Putting performance in focus
With the new architecture in place, MediaSpirit’s users can find the perfect image for their campaigns and collateral in seconds—and use unique functionalities such as Focus Point to crop, resize and output media in exactly the right size, shape and format for each deliverable that they want to create.
Nijenhuis comments: “Even our earliest prototype made it much faster to find, edit and download images, compared to browsing through folders on a file server. But the latest version has completely changed the game. Cloudant is amazingly quick at full-text searches, and OpenWhisk keeps the performance consistently fast, regardless of the number of users. Searches run at least ten times faster, so we’re seeing sub-second response times even when the system is under heavy load.”

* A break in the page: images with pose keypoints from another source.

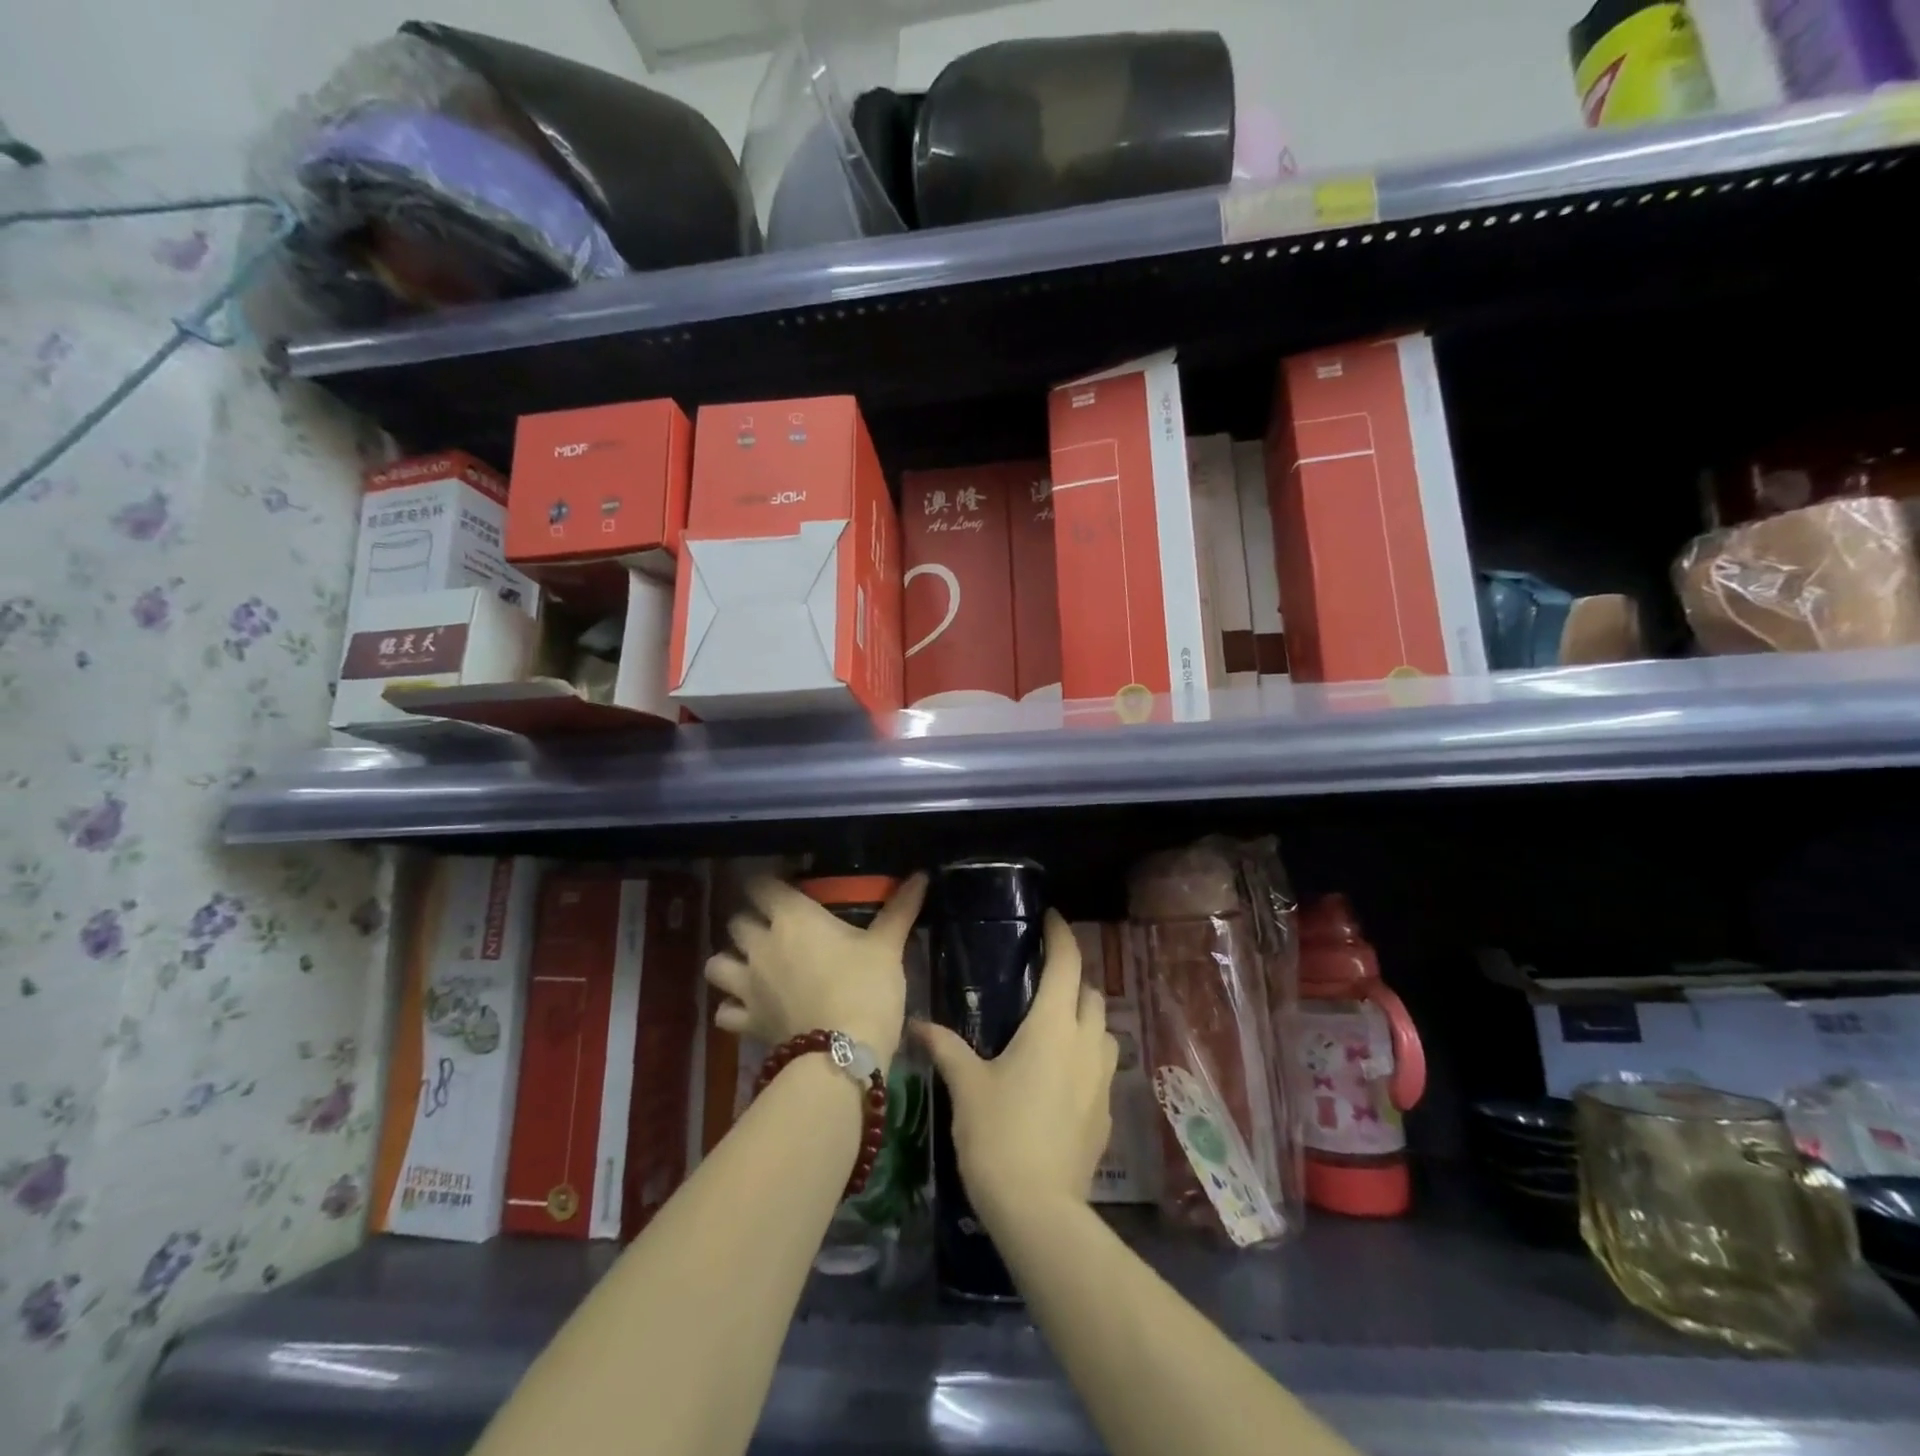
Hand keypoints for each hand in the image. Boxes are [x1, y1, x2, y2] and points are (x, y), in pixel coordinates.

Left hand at [704, 873, 926, 1065]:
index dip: (768, 884)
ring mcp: (747, 985)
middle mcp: (762, 945)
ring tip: (750, 966)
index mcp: (793, 918)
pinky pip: (723, 1010)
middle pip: (737, 921)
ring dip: (730, 961)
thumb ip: (900, 908)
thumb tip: (922, 875)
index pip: (761, 885)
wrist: (844, 1054)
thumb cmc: (867, 987)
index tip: (783, 887)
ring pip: (717, 963)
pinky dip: (731, 1008)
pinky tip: (748, 1008)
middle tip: (773, 928)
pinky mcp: (746, 1021)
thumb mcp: (888, 945)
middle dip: (751, 921)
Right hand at [912, 910, 1118, 1220]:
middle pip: (1091, 992)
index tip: (1050, 919)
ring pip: (1104, 1029)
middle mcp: (1086, 1043)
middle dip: (1073, 977)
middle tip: (1043, 979)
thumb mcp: (966, 1086)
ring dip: (1086, 1017)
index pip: (1067, 963)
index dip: (1061, 935)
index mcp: (1054, 1026)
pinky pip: (1103, 1066)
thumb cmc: (998, 1135)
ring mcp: (1103, 1079)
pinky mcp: (1107, 1112)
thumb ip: (945, 1047)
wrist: (1039, 1211)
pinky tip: (1061, 1074)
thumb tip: (916, 1023)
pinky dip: (1087, 1054)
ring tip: (1055, 1025)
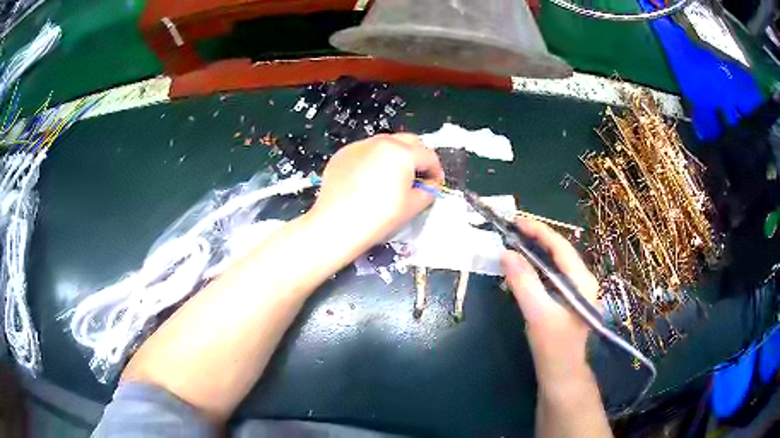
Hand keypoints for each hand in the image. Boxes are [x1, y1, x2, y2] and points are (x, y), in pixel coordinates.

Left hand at [307, 134, 443, 256]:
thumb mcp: (412, 207)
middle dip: (417, 157)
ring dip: (396, 156)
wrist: (336, 225)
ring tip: (392, 179)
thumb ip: (428, 191)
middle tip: (416, 178)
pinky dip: (373, 160)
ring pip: (386, 144)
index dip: (435, 171)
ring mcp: (359, 146)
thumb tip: (429, 184)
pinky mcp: (343, 154)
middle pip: (409, 142)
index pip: (428, 156)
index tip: (434, 185)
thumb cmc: (378, 217)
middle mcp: (381, 142)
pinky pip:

Equally important, the new version of MediaSpirit can scale cost-effectively to meet the demands of many concurrent users, without incurring large overheads when the service is not active. By spinning up new containers when—and only when—user demand increases, the serverless architecture keeps costs to a minimum.
“In the past, we sometimes had months when our hosting fees were eight times higher than they are today,” recalls Nijenhuis. “Looking at the average monthly fees, OpenWhisk has reduced our hosting costs by 90 percent.”

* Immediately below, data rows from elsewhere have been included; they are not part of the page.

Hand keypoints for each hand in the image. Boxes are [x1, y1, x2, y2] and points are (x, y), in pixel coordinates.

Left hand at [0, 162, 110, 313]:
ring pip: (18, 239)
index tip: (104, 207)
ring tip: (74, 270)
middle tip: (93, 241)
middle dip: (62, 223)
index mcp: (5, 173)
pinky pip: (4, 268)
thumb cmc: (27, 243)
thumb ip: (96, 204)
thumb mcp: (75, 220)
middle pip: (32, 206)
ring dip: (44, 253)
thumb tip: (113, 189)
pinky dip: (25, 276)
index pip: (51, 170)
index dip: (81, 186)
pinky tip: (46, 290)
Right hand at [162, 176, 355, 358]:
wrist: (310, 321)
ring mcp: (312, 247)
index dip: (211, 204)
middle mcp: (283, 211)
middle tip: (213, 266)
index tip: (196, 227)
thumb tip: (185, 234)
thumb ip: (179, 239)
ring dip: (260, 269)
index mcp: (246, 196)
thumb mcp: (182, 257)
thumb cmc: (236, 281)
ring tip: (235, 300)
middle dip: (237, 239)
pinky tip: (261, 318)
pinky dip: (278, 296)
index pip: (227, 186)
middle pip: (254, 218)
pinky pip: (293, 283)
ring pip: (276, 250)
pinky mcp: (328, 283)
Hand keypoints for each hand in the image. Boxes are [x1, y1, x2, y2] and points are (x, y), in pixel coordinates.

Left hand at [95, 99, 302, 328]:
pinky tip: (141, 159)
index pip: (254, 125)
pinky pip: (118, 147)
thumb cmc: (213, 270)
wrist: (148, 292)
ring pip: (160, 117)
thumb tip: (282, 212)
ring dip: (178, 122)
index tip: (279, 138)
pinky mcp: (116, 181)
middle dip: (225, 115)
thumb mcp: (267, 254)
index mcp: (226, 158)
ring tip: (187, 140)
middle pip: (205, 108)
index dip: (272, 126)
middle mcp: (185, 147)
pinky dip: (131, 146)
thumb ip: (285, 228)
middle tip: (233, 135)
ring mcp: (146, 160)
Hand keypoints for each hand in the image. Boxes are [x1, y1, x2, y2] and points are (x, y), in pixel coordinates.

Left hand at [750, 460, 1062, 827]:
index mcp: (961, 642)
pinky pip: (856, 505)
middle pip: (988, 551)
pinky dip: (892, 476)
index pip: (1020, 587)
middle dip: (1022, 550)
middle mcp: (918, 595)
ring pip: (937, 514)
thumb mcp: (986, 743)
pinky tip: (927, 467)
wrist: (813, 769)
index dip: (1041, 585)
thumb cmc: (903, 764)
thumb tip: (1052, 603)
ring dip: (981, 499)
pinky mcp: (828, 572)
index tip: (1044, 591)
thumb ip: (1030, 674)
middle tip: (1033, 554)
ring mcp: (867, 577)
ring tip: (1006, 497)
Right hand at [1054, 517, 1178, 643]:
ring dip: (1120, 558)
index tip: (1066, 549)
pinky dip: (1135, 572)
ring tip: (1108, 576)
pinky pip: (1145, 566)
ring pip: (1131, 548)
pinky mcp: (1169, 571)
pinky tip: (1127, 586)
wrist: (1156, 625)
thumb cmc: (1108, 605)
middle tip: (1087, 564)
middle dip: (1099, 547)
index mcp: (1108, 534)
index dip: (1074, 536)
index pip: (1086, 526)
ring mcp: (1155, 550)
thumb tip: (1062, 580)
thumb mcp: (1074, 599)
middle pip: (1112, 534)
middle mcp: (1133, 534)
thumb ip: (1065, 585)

As a result, SiteSpirit is now ready to roll out MediaSpirit to a wider group of users without worrying about either costs or performance. The service is currently in private beta with the company’s current customers, but it will soon will be launched as a more public service.
Nijenhuis concludes: “We’re sure that many other companies will see MediaSpirit as an attractive prospect. Access to a fast, lightweight, cost-effective cloud image library could benefit companies in any industry that need to manage large numbers of photos, not just real estate and travel agents. And with IBM on our side, we’re very confident that we can deliver on our promises.”